Reading Recommendations: On Writing that Makes It Up

Okay, I know any writing, even the autobiographical, is a form of making it up. But on the heels of recommending Wonderbook, with all the good advice contained therein, I want to offer a few suggestions for books that actually make no sense, that bend all rules, even the rules of warped internal logic that govern experimental novels or abstract poetry. Here are a few books that you read and think, wait a minute, you can do that? Or, also: how on earth are they doing that? How are they making that work?

Of course, don’t try this at home. Not yet. There’s merit to figuring out some rules before rejecting them. I remember in my own degree a favourite professor telling the class in exasperation that Virginia Woolf was in a fruitful tension with “classic” writers, not rejecting them. That we needed to be mindful of our own defensive postures, as another kind of limitation. That said:

Mr. Fox, by Helen Oyeyemi

Oyeyemi is one of my favourite writers. Born in Nigeria, raised in England, and currently living in Prague, she published her first novel while she was still in her teens (just so the rest of us can feel inadequate). Mr. Fox is a riff on the English folktale of the same name, which is a version of Bluebeard, and terrifying. The book opens with a male novelist who can’t stop killing off his female characters. Then one of them comes to life and comes after him. The book is essentially a series of increasingly bizarre vignettes in which she pursues him through time and place, both of them assuming different names and identities. The book is pattern and game, not plot. There is no plot, just the central problem of the writer and the muse, violence and story, over and over, refracted through both British and Nigerian folklore, realistic fiction, speculative fiction, letters, diaries, scraps of unexplained text. We are hurled through space, caught in a hall of mirrors that keeps breaking to reveal more mirrors. It’s frustrating, beautiful. And done without explanation or apology. She doesn’t need the story to make sense and trusts the reader doesn’t either, that they are just along for the ride, and sometimes the ride is language itself, the pleasure of how words create or destroy. You finish it and don’t know what has happened to you, the way you might feel about a dream.

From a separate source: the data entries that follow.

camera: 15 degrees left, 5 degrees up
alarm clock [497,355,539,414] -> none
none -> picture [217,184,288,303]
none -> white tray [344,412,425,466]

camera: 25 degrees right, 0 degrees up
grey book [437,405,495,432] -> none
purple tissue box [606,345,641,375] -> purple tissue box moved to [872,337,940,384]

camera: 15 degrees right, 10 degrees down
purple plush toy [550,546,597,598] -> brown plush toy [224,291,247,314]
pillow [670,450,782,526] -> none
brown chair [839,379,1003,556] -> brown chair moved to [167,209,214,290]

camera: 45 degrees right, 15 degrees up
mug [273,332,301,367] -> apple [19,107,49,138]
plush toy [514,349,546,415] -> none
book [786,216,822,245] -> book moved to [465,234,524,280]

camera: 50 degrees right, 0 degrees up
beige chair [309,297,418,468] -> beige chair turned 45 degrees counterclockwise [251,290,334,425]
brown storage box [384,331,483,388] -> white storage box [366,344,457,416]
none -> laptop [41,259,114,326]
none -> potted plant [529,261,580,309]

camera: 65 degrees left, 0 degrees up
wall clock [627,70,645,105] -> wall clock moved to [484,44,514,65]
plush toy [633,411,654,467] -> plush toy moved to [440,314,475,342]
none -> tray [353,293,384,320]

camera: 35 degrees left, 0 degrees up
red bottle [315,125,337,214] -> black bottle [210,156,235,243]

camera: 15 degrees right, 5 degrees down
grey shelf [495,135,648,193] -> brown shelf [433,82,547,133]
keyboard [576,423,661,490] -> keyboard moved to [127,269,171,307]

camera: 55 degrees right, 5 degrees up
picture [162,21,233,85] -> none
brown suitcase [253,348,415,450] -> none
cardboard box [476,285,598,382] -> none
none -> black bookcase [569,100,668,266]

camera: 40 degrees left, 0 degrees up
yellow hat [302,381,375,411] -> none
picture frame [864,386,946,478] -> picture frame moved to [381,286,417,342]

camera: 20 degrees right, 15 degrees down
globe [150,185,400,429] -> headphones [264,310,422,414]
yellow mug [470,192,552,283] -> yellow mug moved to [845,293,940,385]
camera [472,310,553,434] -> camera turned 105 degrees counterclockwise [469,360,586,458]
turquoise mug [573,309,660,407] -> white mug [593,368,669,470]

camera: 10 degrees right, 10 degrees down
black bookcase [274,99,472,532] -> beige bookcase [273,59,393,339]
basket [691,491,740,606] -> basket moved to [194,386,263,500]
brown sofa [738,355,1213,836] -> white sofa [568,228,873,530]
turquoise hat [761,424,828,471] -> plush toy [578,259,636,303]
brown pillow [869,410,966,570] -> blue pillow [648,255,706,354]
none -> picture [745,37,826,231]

Reservoir 13, by Jon McGregor

In a small village, a family rents a converted barn for a vacation over the holidays. Mother, father, a girl. The girl takes a walk by herself and doesn’t return. Police are called. The entire community searches and there is no sign of the girl, just accounts of sightings. Dragging the river, calling in dogs, nothing. You read the premise and think: yes, this is familiar. Then you keep reading.

The girl is never found. We never discover what happened to her. Instead, we follow, in chapters, the next thirteen years (her age) of life in the village, which is briefly defined by the tragedy and then, of course, time goes on. Other children are born, other people die, the seasons alter, farmers worry about money, the minister sees the congregation dwindle, young people make plans to leave, their parents have affairs, marriages end. Sometimes someone thinks of the missing girl, but only in passing. The thing that makes this novel unlike anything I’ve ever read is that point of view shifts constantly. Shifting point of view is a form in itself, and one I love, but I don’t mean a section in one voice, giving way to another in the following section. We leap between characters without pause, shifting within a single paragraph and sometimes within a single sentence. Even the foxes and birds and dogs are characters, and we drop into their heads too, fleetingly, before drifting away again. But by the end of the novel, all the stories, we realize, have come to a new place. Each voice is complete. It’s an astonishing achievement and it breaks all the rules. We shouldn’t be able to follow, and it shouldn’t cohere. Yet we do, and it does.